Cette adoration pour le cinéma de quartier n'est pas nouveau mais avec "Fuzzmovies" (forcément), le trio français fait mieux que de s'en inspirer, il lui rend non seulement un hommage aussi sincère que sympathique mais puise dans cet univers de salles obscures miteuses et aujourd'hui disparues, de vidéoclubs eux aussi disparus, la matière à forger son rock qui sent sous les bras, trempé dans l'huile de vidange, la peau tannée par le soleil. Il suffit d'écouter l'énorme 'Hitman le Cobra,' du nom d'une bobine culte des années 80 avec Richard Harrison, dont il recycle les dialogues et des passages, pour cerner comment High On Wheels se nourrit de tout ce pan bordélique du 7ème art.
Le successeur du remarqué "Astronauts Follow Me Down" (2018) est ainsi grignoté de multiples samples, extraits de Cannonball, Satan's Sadist ou Blood Feast cependant que la divine Tura Satana, égérie de Russ Meyer, introduit 'Blind Your Mind', lequel lance les hostilités avec ce mélange de bûches graisseuses et de volutes célestes qui n'appartient qu'aux Parisiens. Car derrière le délire sexy et pelliculé, il y a des types qui ont du talent à revendre. Ils ont gravé cet album en un week-end dans des conditions live et dépouillées.
Cette authenticité couplée à une urgence décontractée commande une rondelle gorgée de feeling et de sueur qu'on devine propice à des jams dantesques. Avec en sus une espèce de démesure orgiaque qui propulse ce stoner vers des sommets jubilatoires à l'image de 'Thrill Under My Wheels' ou ce 'In My Head' cotonneux et mazouté. Cette approche guidée par la beuh et la tequila n'exonère toutefois jamais le groupe d'une écriture acérée comme l'illustrent le bourru 'Last Page' ou le remuant 'Destiny Is On My Way'.

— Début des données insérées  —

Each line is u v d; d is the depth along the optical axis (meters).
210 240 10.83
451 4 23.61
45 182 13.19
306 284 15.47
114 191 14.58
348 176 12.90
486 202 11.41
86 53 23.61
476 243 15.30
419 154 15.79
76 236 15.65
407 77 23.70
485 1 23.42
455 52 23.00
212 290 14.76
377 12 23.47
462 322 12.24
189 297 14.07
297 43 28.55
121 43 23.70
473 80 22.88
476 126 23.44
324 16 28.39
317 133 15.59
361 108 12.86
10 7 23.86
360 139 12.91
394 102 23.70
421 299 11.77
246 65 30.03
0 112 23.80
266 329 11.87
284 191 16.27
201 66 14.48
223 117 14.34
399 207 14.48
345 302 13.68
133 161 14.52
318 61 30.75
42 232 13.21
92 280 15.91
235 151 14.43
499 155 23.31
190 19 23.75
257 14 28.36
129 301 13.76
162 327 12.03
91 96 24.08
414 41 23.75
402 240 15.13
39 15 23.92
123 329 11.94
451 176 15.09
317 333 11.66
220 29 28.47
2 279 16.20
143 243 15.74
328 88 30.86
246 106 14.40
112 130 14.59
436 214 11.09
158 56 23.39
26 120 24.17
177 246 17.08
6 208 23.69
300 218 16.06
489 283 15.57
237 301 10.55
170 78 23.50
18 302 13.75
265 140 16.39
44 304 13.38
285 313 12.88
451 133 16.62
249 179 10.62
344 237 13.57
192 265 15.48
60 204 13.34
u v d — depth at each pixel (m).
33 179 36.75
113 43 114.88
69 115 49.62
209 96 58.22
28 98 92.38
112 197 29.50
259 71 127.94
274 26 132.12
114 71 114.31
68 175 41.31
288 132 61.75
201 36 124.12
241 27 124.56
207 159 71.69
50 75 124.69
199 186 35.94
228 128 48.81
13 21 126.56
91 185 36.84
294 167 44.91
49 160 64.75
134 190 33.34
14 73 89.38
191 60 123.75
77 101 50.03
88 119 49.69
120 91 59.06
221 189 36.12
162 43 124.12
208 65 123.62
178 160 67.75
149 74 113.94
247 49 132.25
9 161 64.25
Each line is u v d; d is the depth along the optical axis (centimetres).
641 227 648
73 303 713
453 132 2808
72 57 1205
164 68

En s'enfilant "Fuzzmovies", la filiation entre High On Wheels et ce cinéma de genre qui lui est si cher saute aux oreilles car les deux partagent une même désinvolture foutraque et l'absence de prétention ad hoc, loin des modes et des grosses productions. Et déclenchent surtout un plaisir coupable identique chez l'amateur.